The Federal Reserve has said that it issued the rule to clarify previous guidelines related to implementation and enforcement of the CARD Act, which, generally speaking, was passed to make life easier — not harder — for consumers. “When we passed the landmark credit card act, it was fundamentally about fairness to the average consumer,” said Rep. Louise Slaughter, a co-sponsor of the law.
Ability to repay
Still, one key aspect of that law required credit card issuers to carefully consider a consumer’s repayment capability before opening a new account or increasing credit limits on an existing account.
So, it was with that in mind that the Federal Reserve told credit card companies that they were not allowed to consider household income if only one person was applying for a credit card account. Instead, the Fed mandated that “a card issuer consider a consumer’s independent ability to make the required payments on a credit card account, regardless of the consumer’s age.”
Wait a minute, the representatives now say. That wasn’t what we had in mind.
“It’s important that legislative intent of the CARD Act is followed,” said Rep. Carolyn Maloney, a prime author of the CARD Act, and one of the signers of the Dec. 5 letter.
“We need to make sure that women are not subject to credit denials because of a misreading of the law. Nonworking spouses must continue to have access to credit using household income, and the CFPB has the tools to tell if that is happening,” she said.

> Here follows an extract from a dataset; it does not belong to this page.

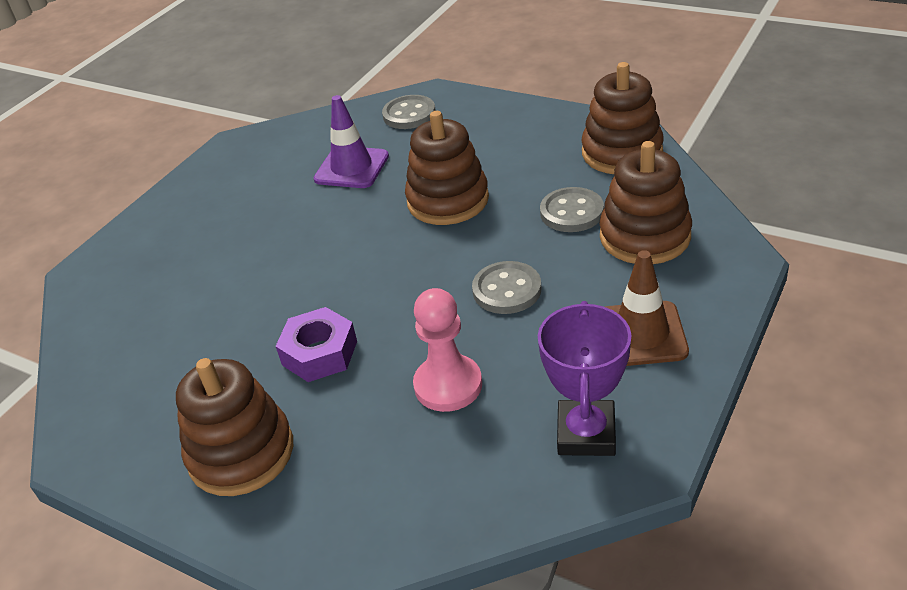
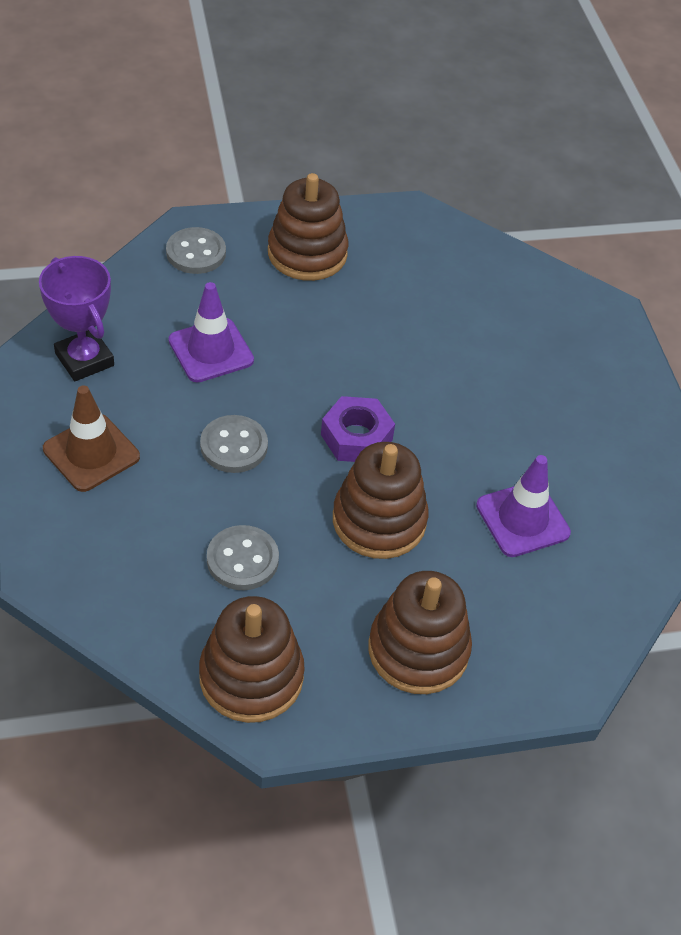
camera: 130 degrees right, 10 degrees up
(320, 353) = (331, 332): purple nut -> purple nut (356, 437)
(409, 114) = (554, 631): grey button -> grey button (196, 253)
(448, 385) = (211, 350): pink pawn -> purple traffic cone
(644, 236) = (150, 560): brown stacking toy -> brown stacking toy (418, 650)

Women’s rights activists have said the rule was particularly unfair to stay-at-home spouses, especially those trapped in abusive relationships and dependent on others for financial support.
“They’re going to be stuck, really stuck,” Barbara Shapiro, a Boston-area registered investment adviser, vice president of the HMS Financial Group and a certified divorce financial analyst, told CreditCards.com earlier this year. “It makes these people completely unable to buy an airline ticket, rent a car or do anything that requires a credit card.”
The representatives are asking the bureau, which in July 2011 inherited implementation of the CARD Act from the Federal Reserve, to conduct a full but swift study of the issue and report its findings to Congress.
“The CFPB has a unique perspective and can look across the credit card issuing industry to determine any potential negative impact,” the group said in its letter. “Through your consumer complaint line, you can also learn firsthand from those directly affected. We believe that a study is both timely and necessary and we would urge the bureau to begin this process before the end of the year.”
The bureau, a relatively new government agency that still is not fully formed, could not immediately be reached for comment.